• _TASK DESCRIPTION_
Output each record below exactly, leaving any picture out of the copy.

• _LISTED ENTRIES_

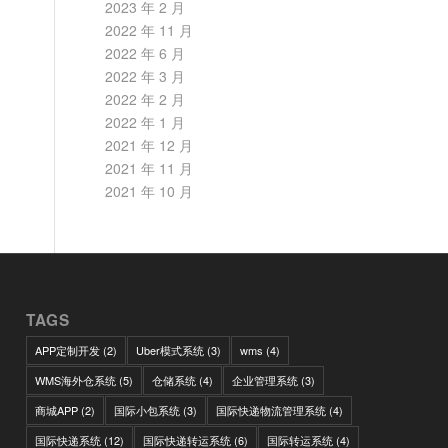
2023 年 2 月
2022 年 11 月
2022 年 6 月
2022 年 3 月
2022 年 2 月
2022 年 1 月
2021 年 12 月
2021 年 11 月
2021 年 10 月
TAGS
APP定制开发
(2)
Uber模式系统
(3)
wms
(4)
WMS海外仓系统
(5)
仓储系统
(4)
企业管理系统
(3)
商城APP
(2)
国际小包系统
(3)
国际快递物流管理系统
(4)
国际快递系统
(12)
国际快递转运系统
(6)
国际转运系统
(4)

• _SOLUTION FOR THIS EXERCISE_
2023 年 2 月
2022 年 11 月
2022 年 6 月
2022 年 3 月
2022 年 2 月
2022 年 1 月
2021 年 12 月
2021 年 11 月
2021 年 10 月
TAGS
APP定制开发
(2)
Uber模式系统
(3)
wms
(4)
WMS海外仓系统
(5)
仓储系统
(4)
企业管理系统
(3)
商城APP
(2)
国际小包系统
(3)
国际快递物流管理系统
(4)
国际快递系统
(12)
国际快递转运系统
(6)
国际转运系统
(4)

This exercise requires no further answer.